Looking to hold Remington responsible for the harm caused by the defective triggers on many of its rifles, CWAG Associate Attorney General Maura Healey of Massachusetts announced that her office is leading a coalition of 14 attorneys general in urging the U.S. Court of Appeals for the Eighth Circuit to overturn a class action settlement arranged by the gun manufacturer. As reported by 60 Minutes and CNBC, more than 7.5 million Remington rifles are prone to accidentally fire without a trigger pull, a defect that already has resulted in numerous deaths and other serious bodily injuries. Despite these ongoing risks, under the settlement, fewer than 25,000 of the defective guns are expected to be repaired. In an amicus brief, the attorneys general criticize the settlement with Remington because it unfairly terminates valuable legal claims for the rifle owners while leaving consumers and the public at ongoing risk of death or injury. The brief was led by Massachusetts and joined by attorneys general from California, the District of Columbia, Hawaii, Illinois, Maine, Maryland, New Mexico, New York, Oregon, Pennsylvania, Rhode Island, Vermont and Washington.

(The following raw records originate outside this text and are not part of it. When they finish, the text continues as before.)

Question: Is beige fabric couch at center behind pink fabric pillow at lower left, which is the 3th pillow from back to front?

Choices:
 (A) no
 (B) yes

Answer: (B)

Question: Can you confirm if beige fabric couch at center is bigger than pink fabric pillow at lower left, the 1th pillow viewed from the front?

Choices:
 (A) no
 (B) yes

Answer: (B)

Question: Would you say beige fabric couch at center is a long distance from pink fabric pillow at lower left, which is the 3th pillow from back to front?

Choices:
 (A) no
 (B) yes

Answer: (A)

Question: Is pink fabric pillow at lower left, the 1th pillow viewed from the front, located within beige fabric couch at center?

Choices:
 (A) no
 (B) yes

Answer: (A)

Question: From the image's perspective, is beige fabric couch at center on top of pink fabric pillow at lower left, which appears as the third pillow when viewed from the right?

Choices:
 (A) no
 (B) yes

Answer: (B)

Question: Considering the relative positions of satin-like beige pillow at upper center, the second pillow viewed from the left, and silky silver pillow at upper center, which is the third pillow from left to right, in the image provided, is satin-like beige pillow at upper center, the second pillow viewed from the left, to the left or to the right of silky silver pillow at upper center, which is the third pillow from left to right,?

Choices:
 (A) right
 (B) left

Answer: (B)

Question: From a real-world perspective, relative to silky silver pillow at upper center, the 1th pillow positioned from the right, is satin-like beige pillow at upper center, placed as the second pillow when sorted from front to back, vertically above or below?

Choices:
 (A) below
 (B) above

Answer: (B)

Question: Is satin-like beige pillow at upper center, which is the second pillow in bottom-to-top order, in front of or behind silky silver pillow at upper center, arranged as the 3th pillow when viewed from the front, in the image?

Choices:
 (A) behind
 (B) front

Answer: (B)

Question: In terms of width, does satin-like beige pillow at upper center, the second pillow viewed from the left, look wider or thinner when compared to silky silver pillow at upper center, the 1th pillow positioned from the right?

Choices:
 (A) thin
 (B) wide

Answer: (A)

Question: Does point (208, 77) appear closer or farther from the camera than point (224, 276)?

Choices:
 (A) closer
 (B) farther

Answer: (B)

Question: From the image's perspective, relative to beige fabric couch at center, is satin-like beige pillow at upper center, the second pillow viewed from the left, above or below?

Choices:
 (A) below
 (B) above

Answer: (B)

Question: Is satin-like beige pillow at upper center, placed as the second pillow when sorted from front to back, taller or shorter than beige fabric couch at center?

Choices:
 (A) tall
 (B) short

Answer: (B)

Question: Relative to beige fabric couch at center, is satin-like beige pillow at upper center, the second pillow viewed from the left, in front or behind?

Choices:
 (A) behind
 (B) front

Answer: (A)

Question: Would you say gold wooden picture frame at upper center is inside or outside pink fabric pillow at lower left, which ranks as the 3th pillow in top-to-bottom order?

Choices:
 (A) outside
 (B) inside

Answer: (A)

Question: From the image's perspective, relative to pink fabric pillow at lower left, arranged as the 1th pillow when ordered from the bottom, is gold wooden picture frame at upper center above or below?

CWAG Attorney General Wayne Stenehjem of North Dakota
joined Attorneys General from across the country in submitting comments to the Federal Communications Commission, to urge enactment of new rules to block robocalls and caller ID spoofing. "Illegal robocalls are more than just an annoying interruption. They are easy money makers for scam artists, who use computer software not only to generate millions of calls every day but also to display a false number on the caller ID to hide their location," said Attorney General Stenehjem. In the letter, the Attorneys General urge the FCC to allow telephone service providers to block calls from unassigned and invalid numbers, and to provide assistance to people whose actual telephone number has been hijacked by scam artists spoofing the caller ID. CWAG Attorney General Tim Fox of Montana stated, "Last year, my Office of Consumer Protection fielded 2,867 complaints and inquiries regarding telephone scams; a 22 percent increase from 2015. Most of these consumer complaints involved spoofed telephone numbers, and many of them were related to the IRS scam or other scams intended to intimidate Montanans into sending money to these swindlers. It's imperative for our nation's telecommunications providers to have the ability to block illegal robocalls to protect consumers from falling victim to this kind of fraud." The attorneys general from the following states also joined the letter: Arizona, Arkansas, California, Connecticut, Delaware, Florida, Illinois, Indiana, Iowa, Kansas, Kentucky, Louisiana, Maine, Maryland, Nebraska, Nevada, New York, North Carolina, Oklahoma, Oregon, Pennsylvania, Rhode Island, Tennessee, Utah, Vermont, and Wisconsin.